EXERCISES =
1. In the homily, where did God speak the covenant directly to the Israelite exodus generation?
2. Reproduce a passage of the homily word for word. Begin at the words "Covenant Through Healing" and stop after "demanding Israelite exodus generation.".

*** TEXT SHOWN ***

Covenant Through Healing
John 3:14–21: A Homily
Daniel Hoang, Ph.D
One major theme that stands out in the Book of Numbers is the divine-human relationship between God and the Israelite exodus generation. When reading the Book of Numbers, as the narrative unfolds, it will become obvious to the readers that God is being described by the author as a fatherly character. God is described as a loving, protecting, guiding, teaching, and a providing fatherly figure who always looks after His children – the bratty and demanding Israelite exodus generation.
If we recall the exodus event, the sons of Israel were suffered because of the bondage of slavery in Egypt. They cried out to God for help. God heard their groaning, and He remembered the covenant He made with their forefathers Abraham, Isaac, and Jacob (Exod 2:23–24). Showing compassion and keeping His promise, God freed the Israelites from slavery in Egypt. God commissioned Moses and Aaron to lead them to the land He has promised to their forefathers, which covenant He also spoke directly to the Israelite exodus generation face-to-face at the sacred Horeb mountain (Deut 5:2).

*** End of TEXT SHOWN ***
*** DATA SUPPLIED ***

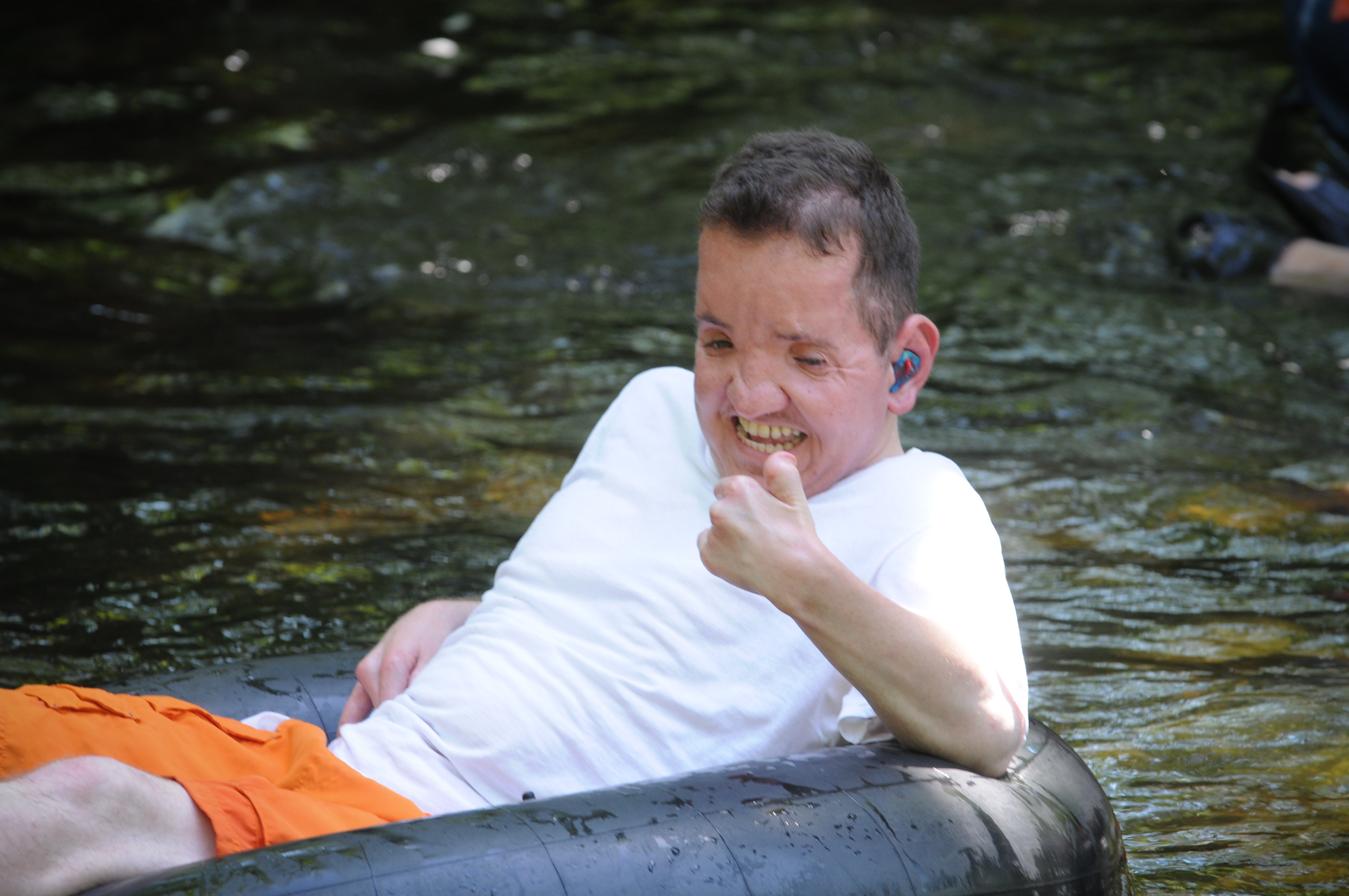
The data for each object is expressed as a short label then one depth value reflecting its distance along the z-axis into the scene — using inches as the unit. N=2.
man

*** End of DATA SUPPLIED ***
*** DATA SUPPLIED ***

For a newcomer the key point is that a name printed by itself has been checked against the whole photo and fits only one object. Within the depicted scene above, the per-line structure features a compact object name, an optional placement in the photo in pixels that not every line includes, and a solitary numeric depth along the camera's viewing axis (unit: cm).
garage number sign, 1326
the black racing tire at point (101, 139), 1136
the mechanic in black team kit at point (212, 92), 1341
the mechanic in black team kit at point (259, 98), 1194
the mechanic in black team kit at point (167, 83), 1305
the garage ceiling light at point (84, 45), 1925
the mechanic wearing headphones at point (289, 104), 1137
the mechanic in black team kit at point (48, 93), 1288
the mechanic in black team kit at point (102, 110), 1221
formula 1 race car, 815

*** End of DATA SUPPLIED ***

EXERCISE RESPONSES =
1. Face-to-face at the sacred Horeb mountain.

2.
Covenant Through Healing
John 3:14–21: A Homily
Daniel Hoang, Ph.D
One major theme that stands out in the Book of Numbers is the divine-human relationship between God and the Israelite exodus generation. When reading the Book of Numbers, as the narrative unfolds, it will become obvious to the readers that God is being described by the author as a fatherly character. God is described as a loving, protecting, guiding, teaching, and a providing fatherly figure who always looks after His children – the bratty and demanding Israelite exodus generation.